Purpose: : There is an unmet need for a minimally invasive controlled and observable drug delivery system, enabling long acting local treatment of intraocular diseases. To address challenges in the delivery of drugs with narrow therapeutic indices, we have developed biodegradable and biocompatible porous Si micoparticles with tunable photonic properties. The particles can be loaded with daunorubicin (DNR) and doxorubicin (DOX) through covalent attachment, allowing a slow release of the drugs. The optical properties can be used to monitor release of the drugs in the vitreous.

Methods: : Porous Si particles were prepared by the electrochemical etching of Si wafers and were subsequently functionalized with DNR or DOX using a covalent linkage. The porous structure of the particles gives rise to an optical reflectance spectrum, which can be tuned by varying the etching conditions. As drugs are loaded in or released from the pores the optical reflectance spectrum changes, resulting in a color shift. In vitro drug release was characterized using fluorescence spectroscopy.

Results: : Optical spectra of DOX loaded particles were monitored over a period of 7 days and the amount of drug released was quantified. ~15% of the loaded drug was released during this period. The spectra of the particles shifted ~80 nm.
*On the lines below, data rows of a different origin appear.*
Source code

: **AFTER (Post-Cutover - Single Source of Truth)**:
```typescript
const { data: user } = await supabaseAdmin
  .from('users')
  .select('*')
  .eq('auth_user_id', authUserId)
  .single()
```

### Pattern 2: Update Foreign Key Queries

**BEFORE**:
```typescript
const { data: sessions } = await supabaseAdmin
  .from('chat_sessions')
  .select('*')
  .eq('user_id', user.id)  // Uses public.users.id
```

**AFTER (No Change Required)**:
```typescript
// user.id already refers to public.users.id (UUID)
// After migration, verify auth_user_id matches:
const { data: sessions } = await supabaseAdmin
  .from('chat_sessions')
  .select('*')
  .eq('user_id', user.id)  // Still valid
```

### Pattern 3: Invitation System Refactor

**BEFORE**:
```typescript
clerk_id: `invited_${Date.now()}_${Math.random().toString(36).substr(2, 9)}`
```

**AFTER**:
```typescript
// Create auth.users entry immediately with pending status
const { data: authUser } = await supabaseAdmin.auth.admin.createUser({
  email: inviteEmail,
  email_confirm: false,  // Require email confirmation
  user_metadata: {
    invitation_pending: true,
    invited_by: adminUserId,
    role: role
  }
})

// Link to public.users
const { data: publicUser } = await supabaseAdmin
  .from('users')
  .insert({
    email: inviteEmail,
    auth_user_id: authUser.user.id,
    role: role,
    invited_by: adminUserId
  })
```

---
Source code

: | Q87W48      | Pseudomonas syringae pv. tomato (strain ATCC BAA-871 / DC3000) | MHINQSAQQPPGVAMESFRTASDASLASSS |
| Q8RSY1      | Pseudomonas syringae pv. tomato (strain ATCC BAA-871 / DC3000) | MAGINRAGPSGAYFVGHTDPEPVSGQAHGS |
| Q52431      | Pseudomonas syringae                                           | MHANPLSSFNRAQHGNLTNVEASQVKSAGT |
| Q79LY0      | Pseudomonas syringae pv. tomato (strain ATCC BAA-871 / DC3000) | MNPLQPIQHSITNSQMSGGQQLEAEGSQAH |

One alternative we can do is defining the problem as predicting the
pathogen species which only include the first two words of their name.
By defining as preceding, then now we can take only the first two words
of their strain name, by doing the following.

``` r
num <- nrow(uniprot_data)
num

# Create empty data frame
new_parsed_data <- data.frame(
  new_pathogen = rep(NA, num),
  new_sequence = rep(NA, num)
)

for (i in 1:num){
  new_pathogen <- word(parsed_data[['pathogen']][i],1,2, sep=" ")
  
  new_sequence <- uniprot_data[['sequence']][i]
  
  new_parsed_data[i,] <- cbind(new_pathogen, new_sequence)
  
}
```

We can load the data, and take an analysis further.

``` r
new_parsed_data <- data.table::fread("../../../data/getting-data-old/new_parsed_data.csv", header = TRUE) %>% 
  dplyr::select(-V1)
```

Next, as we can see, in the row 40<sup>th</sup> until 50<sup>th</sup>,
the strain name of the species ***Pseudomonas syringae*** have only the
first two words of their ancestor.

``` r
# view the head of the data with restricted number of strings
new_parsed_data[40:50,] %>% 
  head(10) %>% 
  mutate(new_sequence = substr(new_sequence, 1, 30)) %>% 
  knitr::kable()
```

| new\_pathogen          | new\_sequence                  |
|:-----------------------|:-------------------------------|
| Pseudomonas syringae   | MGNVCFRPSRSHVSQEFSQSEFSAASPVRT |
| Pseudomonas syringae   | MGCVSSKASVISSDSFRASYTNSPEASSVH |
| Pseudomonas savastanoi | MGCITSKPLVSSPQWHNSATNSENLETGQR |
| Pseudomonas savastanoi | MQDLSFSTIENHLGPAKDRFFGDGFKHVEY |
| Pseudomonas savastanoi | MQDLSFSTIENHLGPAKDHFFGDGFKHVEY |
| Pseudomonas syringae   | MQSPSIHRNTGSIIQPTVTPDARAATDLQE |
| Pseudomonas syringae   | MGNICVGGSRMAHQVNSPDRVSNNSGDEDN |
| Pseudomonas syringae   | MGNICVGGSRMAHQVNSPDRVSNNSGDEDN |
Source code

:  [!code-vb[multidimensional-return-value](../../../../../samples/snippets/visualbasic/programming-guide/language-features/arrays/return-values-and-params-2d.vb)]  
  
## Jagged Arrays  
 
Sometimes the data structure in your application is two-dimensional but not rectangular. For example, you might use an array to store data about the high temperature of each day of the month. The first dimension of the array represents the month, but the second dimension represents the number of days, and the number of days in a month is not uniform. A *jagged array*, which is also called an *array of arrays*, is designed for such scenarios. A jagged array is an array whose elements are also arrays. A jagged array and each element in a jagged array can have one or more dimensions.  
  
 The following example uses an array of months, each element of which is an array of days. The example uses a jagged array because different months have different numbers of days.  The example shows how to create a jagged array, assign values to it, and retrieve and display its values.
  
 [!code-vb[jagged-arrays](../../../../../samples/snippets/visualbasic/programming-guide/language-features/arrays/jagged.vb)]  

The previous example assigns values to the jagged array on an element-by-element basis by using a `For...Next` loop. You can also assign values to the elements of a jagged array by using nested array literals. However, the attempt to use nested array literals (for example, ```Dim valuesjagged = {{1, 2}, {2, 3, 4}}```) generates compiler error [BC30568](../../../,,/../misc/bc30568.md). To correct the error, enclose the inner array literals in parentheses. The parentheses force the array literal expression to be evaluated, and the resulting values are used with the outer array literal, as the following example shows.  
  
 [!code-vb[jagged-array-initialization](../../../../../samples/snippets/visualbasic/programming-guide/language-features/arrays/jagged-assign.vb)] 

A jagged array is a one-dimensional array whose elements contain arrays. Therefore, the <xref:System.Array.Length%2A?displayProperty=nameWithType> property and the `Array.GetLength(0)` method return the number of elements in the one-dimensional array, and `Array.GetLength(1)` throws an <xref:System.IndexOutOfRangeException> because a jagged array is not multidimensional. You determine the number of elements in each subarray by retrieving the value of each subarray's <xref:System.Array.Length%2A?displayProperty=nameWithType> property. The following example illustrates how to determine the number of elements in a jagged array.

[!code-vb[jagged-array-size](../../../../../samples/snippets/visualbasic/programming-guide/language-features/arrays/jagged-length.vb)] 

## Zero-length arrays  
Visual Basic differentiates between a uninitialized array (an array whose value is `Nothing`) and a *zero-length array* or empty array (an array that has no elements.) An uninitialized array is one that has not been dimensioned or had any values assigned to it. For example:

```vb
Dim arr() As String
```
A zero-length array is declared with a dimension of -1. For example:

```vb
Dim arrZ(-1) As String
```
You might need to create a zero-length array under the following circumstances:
Conclusions: : DNR and DOX can be loaded into porous Si particles via covalent attachment and are slowly released as the porous Si matrix degrades. The unique optical properties of porous Si allow for a simple method of monitoring the extent of release in a clinical non-invasive setting after intravitreal injection. Preliminary release data suggests that drug release can be tuned to occur over a period of months and that it is monitorable by an ophthalmoscope or fundus camera.